Went into the office today. First day back in the office after the bombings.

New York is in lockdown. Kelly has decided that the police will be doing random personal searches of everyone entering the subway at certain entrances of certain stations. Since this is entirely meaningless, this is known as "security theater" -- it's as if the police upper echelon said "We have to do something. This is something. Therefore we must do it."

Security guards in the lobby searched our bags with a scrutiny that bordered on belligerence. They have no problems yelling at top level executives to open their soft leather cases, no problem handing the contents and demanding "What is this, what is this?" for anything they can't identify at once. The executives, for their part, just take it. It's now apparently a NEW whole new world, one in which, in certain settings, the low are made high and the high made low.

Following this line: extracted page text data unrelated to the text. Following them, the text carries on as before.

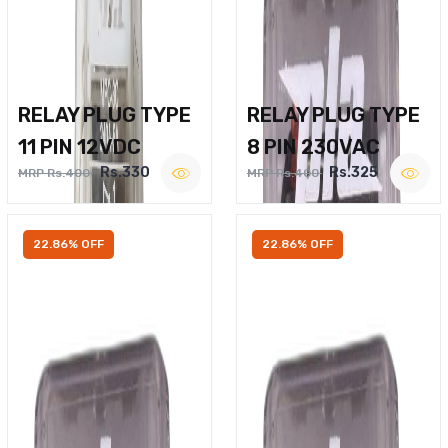
RELAY PLUG TYPE
RELAY PLUG TYPE
11 PIN 12VDC
8 PIN 230VAC
Rs.330
Rs.325
MRP Rs.400
MRP Rs.400
22.86% OFF
22.86% OFF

Everyone is walking on eggshells except of course for Pietro, who seems filled with an enthusiasm -- a joy, even -- I've never seen in him before.

Hardly got a lick of work done, though. Too busy scanning the news feeds.

Thursday, June 21, 2007

wtfigo???


One hundred seventeen first responders and bystanders from The Site, Grand Central, and Penn Station are in a coma now. Apparently all these people were fine one minute, then they complained of a headache and swiftly collapsed. The director of the CDC, Dr. Julie Gerberding, claims that these symptoms are NOT a side effect of low-level radiation exposure, which is of course totally true. What is interesting is that they are still not admitting whether or not some people have been exposed to radioactivity, if anyone has.

But a coma? Something very weird is going on.